Vittorio De Sica’nın kariyerine bakınca “beyaz telefonlu” filmlerle başlayan oyunculuğunun İtalyan Yeni Gerçekçiliği ile yönetmen olarak devam ettiğini, daha sonrasında ise komedi ve dramın ağır bastığı filmlere yöneldiğini görüyoruz. Yeni-Gerçekçilik akımının öncülerinden Vittorio De Sica birçok izleyicisini, filmleri ile derinden yaralar.
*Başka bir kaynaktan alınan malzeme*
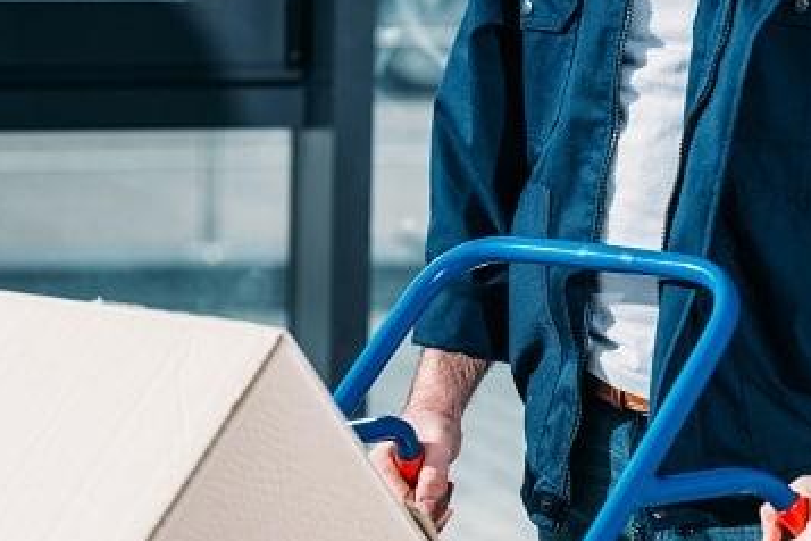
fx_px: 5294
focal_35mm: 235
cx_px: 416
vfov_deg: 5.8
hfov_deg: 8.8
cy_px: 430
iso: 100
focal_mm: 140
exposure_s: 1/160
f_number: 5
Filmlerin,  izlenilirliği hala devam ediyor.

Beyaz telefonlu filmlerdeki lüks içinde yaşayan insanların aksine, sokaktaki evsiz barksız insanların, korumasız çocukların, tecavüze uğrayan ve baskı altında sindirilmeye çalışan kadınların, emekliliğinde bile sefaletten kurtulamayan yaşlı insanların anlatıcısıdır. Yaşamın şiirini pek çok kişiden daha iyi kavrayan De Sica melodram ve gerçekçilik arasında kurduğu ince ve hassas köprüyle de özgün bir anlatıcı olduğunu kanıtlar.

Birçok önemli isim gibi o da ölünce ülkesinde üne kavuşuyor. Yaşamında birçok sansüre ve maddi imkânsızlığa rağmen yaptığı filmler oldukça fazla ses getirdi.

Fikrimce, en vazgeçilmezi ise ‘Bisiklet hırsızları’ filmi, birçok izleyicisini derinden etkileyerek, yıllara meydan okuyor.